Verbilligte Vermietung
Auch: 66-Prozent-Regel · verbilligte Miete an Angehörige · teilentgeltliche Vermietung
Vermietet ein Eigentümer eine Wohnung – häufig an Familienangehörige – günstiger als ortsüblich, prüft das Finanzamt, ob die Miete mindestens 66 % der ortsüblichen Vergleichsmiete erreicht. Nur dann bleiben die Werbungskosten voll abziehbar; darunter erfolgt eine anteilige Kürzung.
Ausführliche Erklärung
Verbilligte Vermietungen kommen in der Praxis vor allem bei der Überlassung von Wohnungen an Kinder, Eltern oder andere nahe Angehörige vor. Steuerlich stellt sich die Frage, ob trotz der günstigen Miete die vollen Werbungskosten (AfA, Zinsen, Erhaltungsaufwand) abgezogen werden dürfen, obwohl die Einnahmenseite reduziert ist.
Die maßgebliche Grenze – seit dem Jahressteuergesetz 2020 mit Wirkung ab dem Veranlagungszeitraum 2021 vereinheitlicht:
- Beträgt die vereinbarte Miete mindestens 66 % der ortsüblichen Vergleichsmiete (Kaltmiete zzgl. umlagefähiger Kosten), gilt die Vermietung als vollentgeltlich: Die Werbungskosten sind in voller Höhe abziehbar, unabhängig von einer Überschussprognose.
- Liegt die Miete unter 66 % der ortsüblichen Vergleichsmiete, wird die Vermietung in einen entgeltlichen und einen unentgeltlichen Teil aufgeteilt (teilentgeltliches Rechtsgeschäft): Die Werbungskosten sind nur noch anteilig, entsprechend dem Verhältnis der tatsächlichen Miete zur ortsüblichen Miete, abziehbar.
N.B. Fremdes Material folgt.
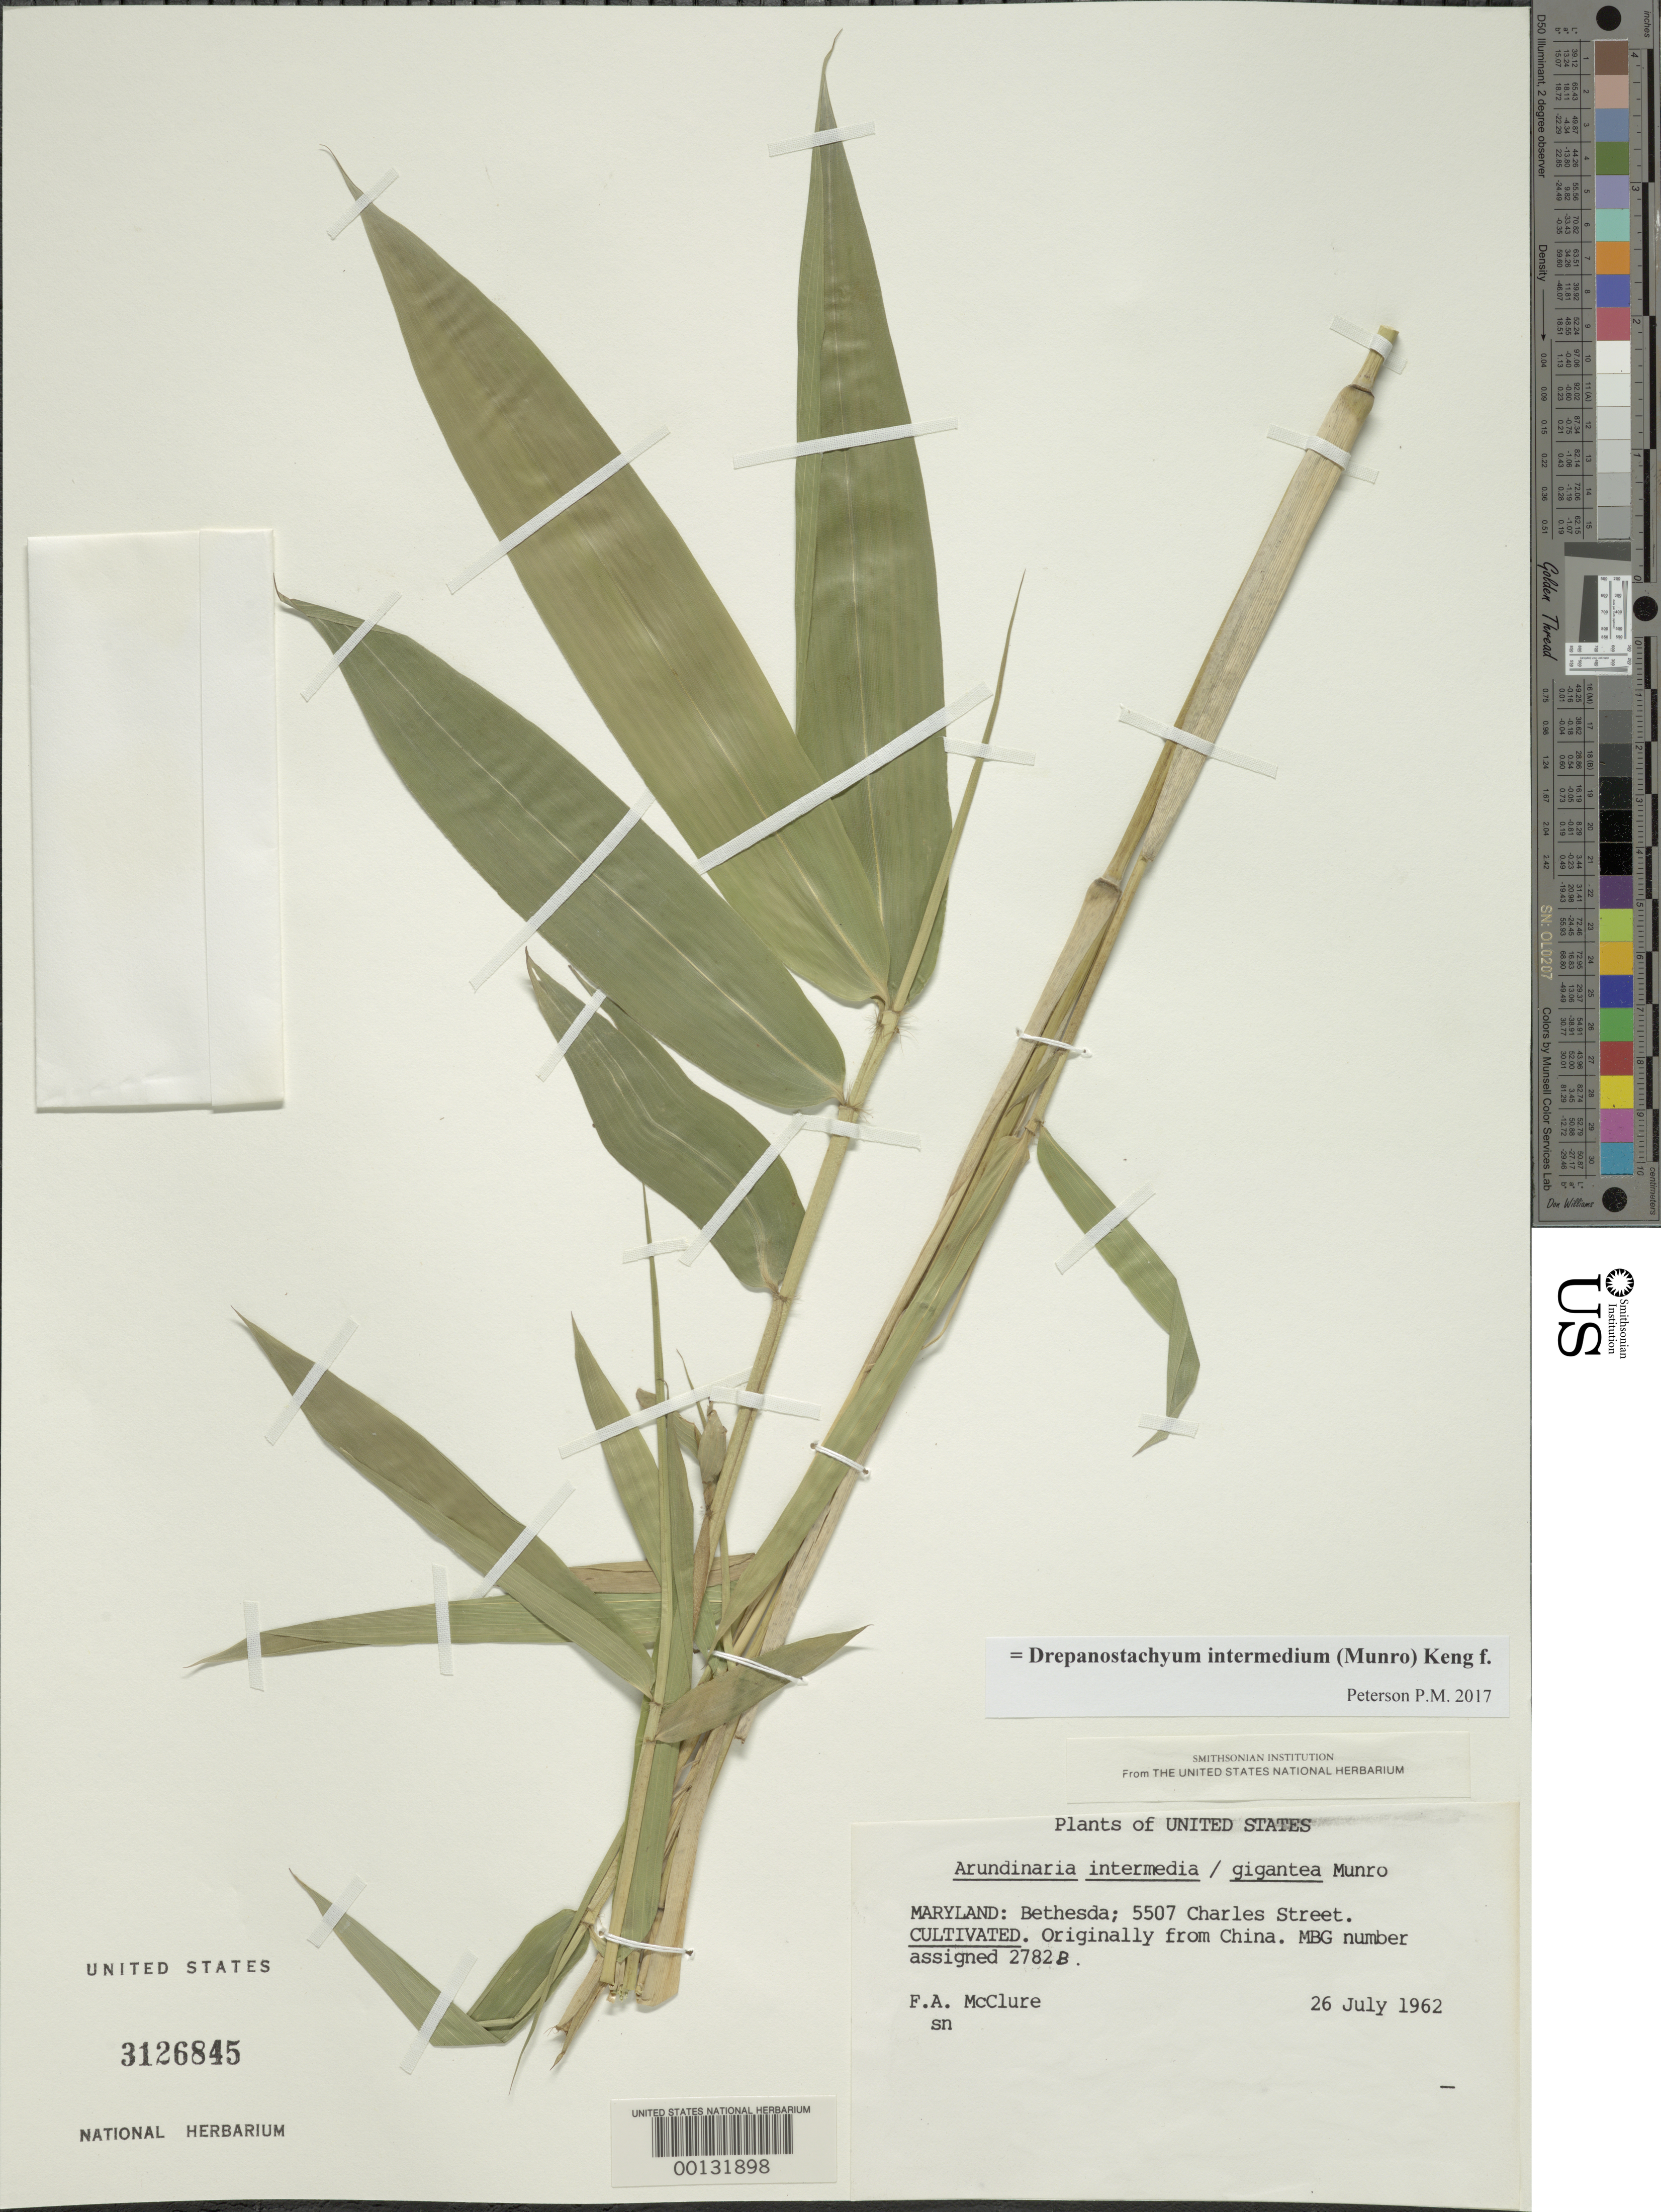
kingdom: Plantae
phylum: Tracheophyta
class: Liliopsida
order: Poales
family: Poaceae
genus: Drepanostachyum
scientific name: Drepanostachyum intermedium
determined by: Poaceae Reorganization Project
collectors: F. A. McClure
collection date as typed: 26 Jul 1962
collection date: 1962-07-26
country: United States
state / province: Maryland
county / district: Montgomery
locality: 5507 Charles Street, Bethesda (McClure's garden)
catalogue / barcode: US 3126845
Historische Einordnung (relevant bei Altfällen): Bis einschließlich Veranlagungszeitraum 2020 gab es eine zweigeteilte Prüfung mit den Schwellen 50 % und 66 %: Unter 50 % erfolgte automatisch die Aufteilung; zwischen 50 % und 66 % war zusätzlich eine Totalüberschussprognose erforderlich, um den vollen Werbungskostenabzug zu erhalten. Seit 2021 entfällt diese Prognoseprüfung, es gilt einheitlich die 66-Prozent-Schwelle.
Praxisrelevanz für den Makler:
- Bei Beratung zu Vermietungen an Angehörige sollte stets auf die ortsübliche Vergleichsmiete (z. B. aus dem Mietspiegel) abgestellt und dokumentiert werden, um spätere steuerliche Nachteile zu vermeiden.
- Die ortsübliche Miete umfasst nach der Rechtsprechung die Kaltmiete zuzüglich der umlagefähigen Betriebskosten (Warmmiete-Vergleich).
- Auch Vermietungen an fremde Dritte zu einem symbolisch niedrigen Mietzins (z. B. aus sozialen Gründen) unterliegen derselben Prüfung.
Beispiel aus der Praxis
Ein Vater vermietet seiner Tochter eine Wohnung für 500 Euro Kaltmiete, obwohl die ortsübliche Vergleichsmiete bei 900 Euro läge – das entspricht rund 56 % und liegt damit unter der 66-Prozent-Grenze. Er kann seine Werbungskosten (z. B. 6.000 Euro pro Jahr) daher nicht voll, sondern nur zu 56 % (3.360 Euro) als Werbungskosten geltend machen. Läge die Miete bei mindestens 594 Euro (66 % von 900 Euro), wären die vollen Werbungskosten abziehbar.
Rechtsgrundlage
- § 21 Abs. 2 EStG – Aufteilung der Nutzungsüberlassung in einen entgeltlichen und unentgeltlichen Teil bei verbilligter Vermietung zu Wohnzwecken; Schwelle 66 % der ortsüblichen Vergleichsmiete (seit VZ 2021).